_DOCUMENTO ORIGINAL_.
En marzo de 2016, AlphaGo de Google DeepMind sorprendió al mundo al derrotar a Lee Sedol, entonces el jugador de Go mejor clasificado del mundo. Esta victoria no fue sólo una victoria en el juego; marcó un gran salto en la inteligencia artificial. La historia detrás de AlphaGo se trata menos de un avance repentino y más de un esfuerzo concentrado, comenzando con una idea simple de un pasante.
La chispa inicial
El proyecto comenzó con una pregunta planteada por Ilya Sutskever, más tarde cofundador de OpenAI: ¿podría una IA aprender a jugar Go a un nivel experto? Sutskever argumentó que si los jugadores humanos eligen movimientos en medio segundo, una red neuronal debería poder aproximarse a ese proceso. Esto se basó en éxitos anteriores en el reconocimiento de imágenes, donde la IA ya había demostrado su capacidad para procesar información visual rápidamente.
Chris Maddison, entonces estudiante de maestría, se unió a Google Brain como pasante en el verano de 2014 para comenzar a construir las redes neuronales necesarias. El equipo, que incluía a Aja Huang y David Silver, probó inicialmente varios enfoques. Maddison descubrió que la estrategia más simple (entrenar una red neuronal para predecir el siguiente movimiento que haría un experto) arrojaba los mejores resultados.
Del proyecto interno al fenómeno global
A finales de ese verano, las redes de Maddison ya estaban superando a los propios jugadores de DeepMind. Este éxito inicial generó una mayor inversión y un equipo más grande dedicado al proyecto. El objetivo pasó de ser una prueba de concepto a vencer a los mejores del mundo.
El equipo mantuvo la imagen de Lee Sedol en sus escritorios como un recordatorio constante del desafío. Cada mejora en la IA se midió en función de su nivel de habilidad. Como dijo Maddison: “Estamos un poco mejor, ¿qué tan cerca estamos de Lee Sedol?” La respuesta, según Huang, fue que Sedol estaba “a una piedra de Dios”.
El partido de Seúl y más allá
Maddison abandonó el proyecto antes del histórico partido contra Sedol y decidió centrarse en su doctorado. Sin embargo, su trabajo inicial sentó las bases de la IA que finalmente ganaría. El ambiente en Seúl durante los partidos fue intenso. A pesar de la confianza en la IA, había una sensación de incertidumbre. Incluso con ventaja estadística, cualquier cosa podría pasar.

_DATOS PROPORCIONADOS_.
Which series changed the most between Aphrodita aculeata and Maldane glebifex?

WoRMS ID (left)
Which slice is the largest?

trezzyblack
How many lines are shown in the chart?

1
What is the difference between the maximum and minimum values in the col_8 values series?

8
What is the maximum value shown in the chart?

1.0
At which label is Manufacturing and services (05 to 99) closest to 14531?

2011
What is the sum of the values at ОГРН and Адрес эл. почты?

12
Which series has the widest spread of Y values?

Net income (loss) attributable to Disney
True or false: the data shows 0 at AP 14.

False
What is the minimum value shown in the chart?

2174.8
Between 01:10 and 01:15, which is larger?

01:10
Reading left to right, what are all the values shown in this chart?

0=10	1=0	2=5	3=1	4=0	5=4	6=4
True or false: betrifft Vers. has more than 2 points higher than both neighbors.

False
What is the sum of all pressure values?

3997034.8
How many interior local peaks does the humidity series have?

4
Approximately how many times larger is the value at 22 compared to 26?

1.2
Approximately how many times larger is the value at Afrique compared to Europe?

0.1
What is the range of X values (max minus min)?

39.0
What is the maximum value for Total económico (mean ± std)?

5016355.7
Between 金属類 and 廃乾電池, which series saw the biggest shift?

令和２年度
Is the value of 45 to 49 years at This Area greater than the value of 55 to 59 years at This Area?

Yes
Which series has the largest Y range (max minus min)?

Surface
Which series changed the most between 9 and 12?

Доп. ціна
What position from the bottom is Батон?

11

_CONSIGNA_. Retoma el texto sobre AlphaGo justo después de su última oración y sigue escribiéndolo.

_RESPUESTA_.
La victoria no fue sólo una victoria para DeepMind, sino un momento cultural. Cientos de millones de personas sólo en China vieron el primer partido, y multitudes se reunieron en Seúl para ver los partidos en vivo en pantallas gigantes.
La evolución de la IA: el impacto duradero de AlphaGo
El éxito de AlphaGo no fue un hecho aislado. Sentó las bases para los sistemas de inteligencia artificial modernos, incluidos los modelos de lenguajes grandes (LLM). El principio básico sigue siendo el mismo: entrenar una red neuronal para predecir el siguiente elemento (movimiento o palabra) en función de los datos existentes, luego refinar ese modelo utilizando el aprendizaje por refuerzo para alinearlo con objetivos específicos.
La clave para progresar, como lo demostró AlphaGo, no son solo algoritmos inteligentes, sino también tener suficientes datos para el pre-entrenamiento y señales de recompensa claras para el post-entrenamiento. Sin estos ingredientes, ninguna innovación técnica será suficiente.
El elemento humano
La victoria sobre Lee Sedol fue agridulce. El propio Sedol se disculpó ante la humanidad por su pérdida, calificándola de su fracaso, no de ellos. La tradición de la revisión posterior al partido, piedra angular de la cultura del Go, era imposible porque AlphaGo no era humano. El equipo observó cómo los amigos de Sedol intervinieron para llenar el vacío, pero no fue lo mismo.
En última instancia, AlphaGo fue producto de un esfuerzo colectivo, una “tribu” que construyó un artefacto capaz de superar la habilidad humana en un juego complejo. El objetivo de Go puede ser ganar, pero su propósito se extiende al entretenimiento y la exploración, asegurando que incluso con el dominio de la IA, la participación humana perdurará.